The seven peaks of Mount Apo
From the crater it was funny hiking on a ridge to Peak 3, which rewarded us with magnificent views in many directions. From Peak 3 we descended a little bit and continued to the summit camp, which is just a 10 minutes walk from Peak 1 and Peak 2. Surprisingly we meet a family from Singapore at the camp, with their own team of guides and porters. They had spent two whole days on the trail to reach this camp, and not one day only like us.
We pitched the tents, and while the porter/guide cooked dinner, I hurried up to both Peak 1 and Peak 2 to watch the sunset. It was too cloudy to really see anything, but at least I measured Peak 1 (facing SE towards Davao City) to be minimum 5 metres higher than Peak 2 (facing N), confirming that Ruel was correct, and the local guides of the Singapore team were wrong even though they had some good arguments:
- why was there a concrete plate on Peak 2, officially marking this as the highest peak
- why was the trail to Peak 2 more well trodden than to Peak 1
The latter make me suspect that quite a few have missed out Peak 1 even though it's both higher in terms of elevation, in addition to being a far better point for watching the sunrise.
There are in total seven peaks of Apo, all of them within short and easy reach, but I only recognize the highest point as a peak because the other ones only have a prominence of 10-40 meters, to low to be considered a real peak.
Sunrise and descent
Early in the morning I repeated the ascent of Peak 1 together with my guide and porter. The sunrise was already at 5:30 and it was some unforgettable minutes on top of Philippines. Almost entire Mindanao (19th largest island in the world) could be seen from the summit. The Singapore family had unbelievably chosen to miss out on the sunrise because of what they felt to be very cold wind outside of the tent, so we had the entire mountain for ourselves.
I also repeated Peak 2 before I returned to summit camp and breakfast. At 8:30 we had packed together and left the camp. The original plan was to descend another trail, via Lake Venado, but the guides advised against it, because of possibly presence of rebels from NPA (communists) there. So instead we traversed over the rest of the peaks, took a direct line down to the sulphur steam which we reached at 09:55. From there we retraced our steps all the way back to Upper Colan. The muddy trail was extremely slippery so I ended up falling on my back a couple of times.
Happy to be out of the jungle we took a side trip to Mundo Apo Hot Spring with its curative attributes.
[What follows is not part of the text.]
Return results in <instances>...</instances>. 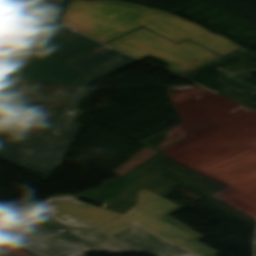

We spent more than one hour in the 30 degree water, before we walked back to Upper Colan, and then down to Lower Colan arriving at 15:40. Here we camped in the middle of the village, and spent rest of the afternoon eating food and watching daily life of the village.
Communist rebels kills army people
Next morning the guide and porter wanted to do everything in a rush, because of a night with rebel activity in the neighbouring village, which had left one soldier dead. So without breakfast, we left Colan at 07:00. Approx 20 minutes later we were back at the trailhead and there we immediately hired two motorbike taxis back to Kapatagan, where we had our breakfast. From Kapatagan we commuted back to Santa Cruz, where I picked up the rest of my luggage before I went back to Davao in a bus.